Work instruction: With the pictures set aside, reproduce each entry precisely as it reads.

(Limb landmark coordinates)
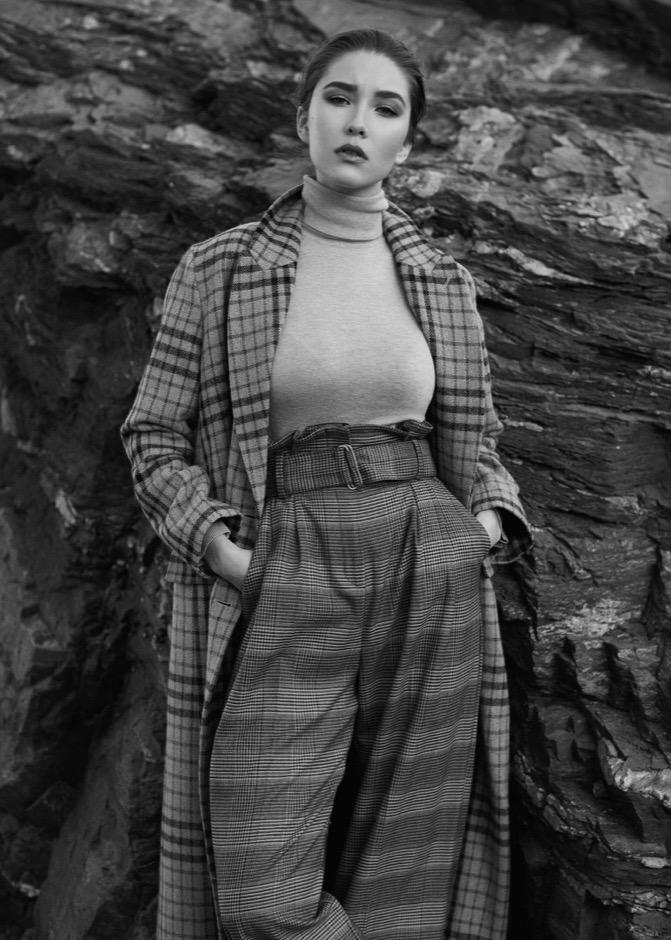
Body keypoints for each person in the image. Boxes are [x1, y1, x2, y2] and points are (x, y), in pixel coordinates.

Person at [121, 26, 532, 940]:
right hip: (288, 563)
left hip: (429, 560)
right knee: (263, 897)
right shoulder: (220, 268)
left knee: (402, 885)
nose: (356, 122)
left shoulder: (441, 281)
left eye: (385, 108)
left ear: (406, 143)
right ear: (301, 116)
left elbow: (479, 440)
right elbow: (151, 434)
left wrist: (485, 524)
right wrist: (223, 552)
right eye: (338, 98)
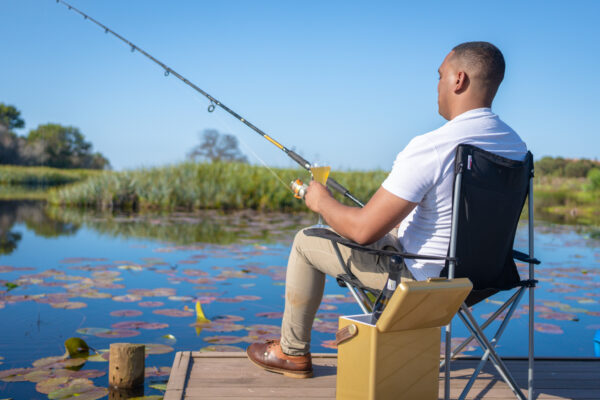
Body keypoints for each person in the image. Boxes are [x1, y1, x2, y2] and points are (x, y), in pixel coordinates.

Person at [246, 41, 528, 378]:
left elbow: (363, 231)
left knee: (306, 241)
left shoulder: (433, 146)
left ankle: (292, 353)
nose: (437, 85)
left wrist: (320, 201)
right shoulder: (516, 147)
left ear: (459, 80)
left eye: (440, 76)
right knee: (386, 225)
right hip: (481, 281)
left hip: (422, 285)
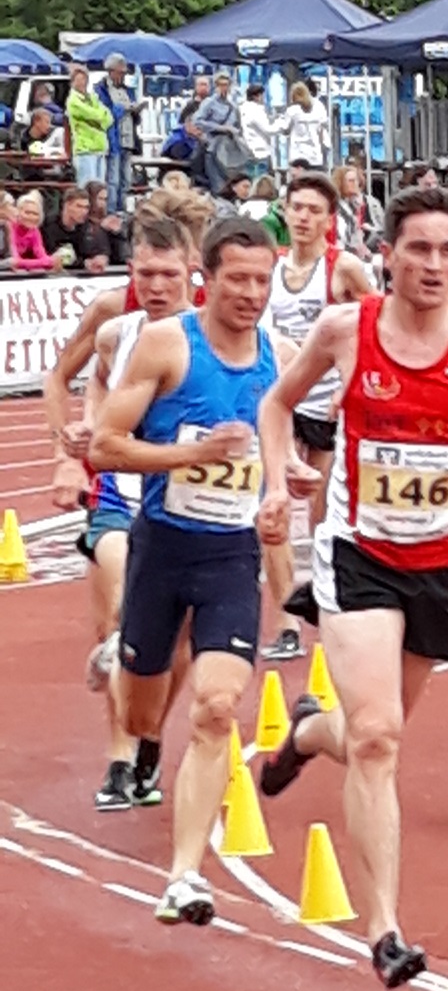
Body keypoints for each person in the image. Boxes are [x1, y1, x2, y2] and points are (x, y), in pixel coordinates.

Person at [255, 183, 448, 988]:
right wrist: (279, 476)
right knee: (377, 737)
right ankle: (383, 929)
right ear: (387, 255)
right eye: (419, 249)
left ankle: (311, 733)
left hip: (442, 562)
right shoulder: (347, 330)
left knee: (372, 731)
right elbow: (277, 405)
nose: (435, 265)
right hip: (358, 553)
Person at [90, 219, 285, 926]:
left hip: (231, 556)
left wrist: (282, 491)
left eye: (262, 280)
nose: (251, 293)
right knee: (142, 716)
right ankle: (123, 652)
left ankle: (183, 876)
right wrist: (189, 457)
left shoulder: (279, 358)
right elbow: (106, 447)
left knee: (215, 708)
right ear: (208, 277)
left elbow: (282, 455)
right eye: (238, 279)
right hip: (163, 548)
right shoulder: (168, 345)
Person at [57, 216, 197, 810]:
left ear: (192, 271)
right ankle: (119, 760)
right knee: (118, 617)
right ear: (131, 271)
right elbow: (88, 385)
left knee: (178, 643)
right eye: (145, 275)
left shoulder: (208, 338)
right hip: (120, 494)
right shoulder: (117, 334)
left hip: (186, 504)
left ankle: (149, 738)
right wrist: (76, 443)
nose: (156, 287)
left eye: (169, 275)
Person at [258, 169, 376, 661]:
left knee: (322, 515)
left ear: (330, 220)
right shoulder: (271, 267)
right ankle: (287, 621)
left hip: (330, 407)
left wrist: (349, 383)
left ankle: (329, 605)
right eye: (297, 208)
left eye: (314, 211)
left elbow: (375, 326)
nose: (303, 218)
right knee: (273, 507)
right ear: (285, 212)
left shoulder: (342, 268)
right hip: (285, 401)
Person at [97, 54, 146, 214]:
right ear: (111, 71)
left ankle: (122, 209)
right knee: (113, 179)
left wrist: (136, 111)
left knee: (126, 178)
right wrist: (123, 109)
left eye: (124, 73)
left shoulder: (128, 90)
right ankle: (111, 210)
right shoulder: (101, 90)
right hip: (113, 140)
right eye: (120, 72)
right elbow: (104, 114)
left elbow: (135, 118)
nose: (122, 76)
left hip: (129, 139)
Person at [192, 73, 248, 193]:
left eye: (226, 85)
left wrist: (234, 132)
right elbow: (197, 121)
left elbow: (239, 127)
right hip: (213, 148)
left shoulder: (233, 106)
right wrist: (220, 128)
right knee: (218, 187)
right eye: (221, 85)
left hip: (229, 151)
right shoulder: (209, 103)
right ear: (216, 86)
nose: (224, 88)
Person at [65, 65, 113, 186]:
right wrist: (100, 118)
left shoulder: (93, 98)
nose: (82, 83)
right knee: (86, 187)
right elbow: (94, 115)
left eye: (84, 79)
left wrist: (99, 118)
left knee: (100, 188)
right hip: (85, 150)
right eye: (78, 80)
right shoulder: (73, 101)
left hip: (100, 148)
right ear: (72, 82)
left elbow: (109, 118)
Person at [276, 81, 330, 172]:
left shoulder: (292, 110)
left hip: (297, 155)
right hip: (315, 155)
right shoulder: (319, 107)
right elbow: (322, 129)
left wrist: (279, 121)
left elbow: (285, 130)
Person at [334, 163, 385, 255]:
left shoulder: (370, 203)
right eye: (351, 181)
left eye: (356, 180)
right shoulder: (336, 206)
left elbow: (382, 227)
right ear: (341, 183)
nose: (355, 184)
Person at [9, 193, 62, 271]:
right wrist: (48, 262)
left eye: (35, 214)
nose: (31, 217)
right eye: (27, 212)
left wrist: (52, 261)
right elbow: (15, 262)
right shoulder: (9, 227)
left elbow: (42, 255)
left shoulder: (34, 231)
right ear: (18, 212)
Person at [239, 83, 275, 177]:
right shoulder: (255, 110)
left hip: (248, 151)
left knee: (251, 178)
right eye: (262, 95)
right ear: (256, 96)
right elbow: (268, 129)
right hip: (261, 152)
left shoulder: (243, 109)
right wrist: (281, 124)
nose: (263, 98)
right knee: (262, 180)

Response for this exercise:
Body keypoints for each person in the image. Boxes are [x1, y1, x2, y2] and points are (x, y), in pixel coordinates.

Person at [121, 26, 532, 940]:
right hip: (288, 563)
left hip: (429, 560)
right knee: (263, 897)
right shoulder: (220, 268)
left knee: (402, 885)
nose: (356, 122)
left shoulder: (441, 281)
left eye: (385, 108)
left ear: (406, 143)
right ear: (301, 116)
left elbow: (479, 440)
right elbow: (151, 434)
left wrist: (485, 524)
right wrist: (223, 552)
right eye: (338, 98)
Body keypoints for each person in the image. Boxes are [x1, y1, x2, y2] and points are (x, y), in pixel coordinates.

Person at [246, 41, 528, 378]:
left elbow: (363, 231)
left knee: (306, 241)
left shoulder: (433, 146)
left ankle: (292, 353)
nose: (437, 85)
left wrist: (320, 201)
right shoulder: (516, 147)
left ear: (459, 80)
left eye: (440, 76)
right knee: (386, 225)
right hip: (481, 281)
left hip: (422, 285)
Body keypoints for each person in the image. Boxes are [x1, y1, x2, y2] and points are (x, y), in pixel coordinates.

Person at [255, 183, 448, 988]:
right wrist: (279, 476)
right knee: (377, 737)
right ankle: (383, 929)
right ear: (387, 255)
right eye: (419, 249)
left ankle: (311, 733)
left hip: (442, 562)
right shoulder: (347, 330)
left knee: (372, 731)
right elbow: (277, 405)
nose: (435, 265)
right hip: (358, 553)
Person at [90, 219, 285, 926]:
left hip: (231, 556)
left wrist: (282, 491)
left eye: (262, 280)
nose: (251, 293)
right knee: (142, 716)
right ankle: (123, 652)
left ankle: (183, 876)
right wrist: (189, 457)
left shoulder: (279, 358)
right elbow: (106, 447)
left knee: (215, 708)
right ear: (208, 277)
left elbow: (282, 455)
right eye: (238, 279)
right hip: (163, 548)
right shoulder: (168, 345)
Person at [57, 216, 197, 810]:
left ear: (192, 271)
right ankle: (119, 760)
right knee: (118, 617)
right ear: (131, 271)
right elbow: (88, 385)
left knee: (178, 643)
right eye: (145, 275)
left shoulder: (208, 338)
right hip: (120, 494)
right shoulder: (117, 334)
left hip: (186, 504)
left ankle: (149, 738)
right wrist: (76, 443)
nose: (156, 287)
left eye: (169, 275)
Person at [258, 169, 376, 661]:
left knee: (322, 515)
left ear: (330, 220)
right shoulder: (271, 267)
right ankle: (287, 621)
left hip: (330, 407)
left wrist: (349, 383)
left ankle: (329, 605)
right eye: (297, 208)
left eye: (314, 211)
left elbow: (375, 326)
nose: (303, 218)
right knee: (273, 507)
right ear: (285, 212)
left shoulder: (342, 268)
right hip: (285, 401)
Person at [97, 54, 146, 214]:
right ear: (111, 71)
left ankle: (122, 209)
right knee: (113, 179)
left wrist: (136, 111)
left knee: (126, 178)
right wrist: (123, 109)
left eye: (124, 73)
left shoulder: (128, 90)
right ankle: (111, 210)
right shoulder: (101, 90)
right hip: (113, 140)
right eye: (120, 72)
right elbow: (104, 114)
left elbow: (135, 118)
nose: (122, 76)
left hip: (129, 139)
Person at [192, 73, 248, 193]:
left eye: (226, 85)
left wrist: (234, 132)
right elbow: (197, 121)
left elbow: (239, 127)
right hip: (213, 148)
left shoulder: (233, 106)
right wrist: (220, 128)
right knee: (218, 187)
right eye: (221, 85)
left hip: (229, 151)
right shoulder: (209, 103)
right ear: (216, 86)
nose: (224, 88)
Person at [65, 65, 113, 186]:
right wrist: (100, 118)
left shoulder: (93, 98)
nose: (82, 83)
right knee: (86, 187)
right elbow: (94, 115)
left eye: (84, 79)
left wrist: (99, 118)
left knee: (100, 188)
right hip: (85, 150)
right eye: (78, 80)
right shoulder: (73, 101)
left hip: (100, 148)
right ear: (72, 82)
left elbow: (109, 118)
Person at [276, 81, 330, 172]:
left shoulder: (292, 110)
left hip: (297, 155)
right hip: (315, 155)
right shoulder: (319, 107)
right elbow: (322, 129)
left wrist: (279, 121)
left elbow: (285, 130)
Person at [334, 163, 385, 255]:
left shoulder: (370, 203)
right eye: (351, 181)
left eye: (356, 180)
right shoulder: (336, 206)
left elbow: (382, 227)
right ear: (341, 183)
nose: (355, 184)
Person at [9, 193, 62, 271]:
right wrist: (48, 262)
left eye: (35, 214)
nose: (31, 217)
right eye: (27, 212)
left wrist: (52, 261)
right elbow: (15, 262)
right shoulder: (9, 227)
left elbow: (42, 255)
left shoulder: (34, 231)
right ear: (18, 212)
Person at [239, 83, 275, 177]:
right shoulder: (255, 110)
left hip: (248, 151)
left knee: (251, 178)
right eye: (262, 95)
right ear: (256, 96)
right elbow: (268, 129)
right hip: (261, 152)
left shoulder: (243, 109)
right wrist: (281, 124)
nose: (263, 98)
right knee: (262, 180)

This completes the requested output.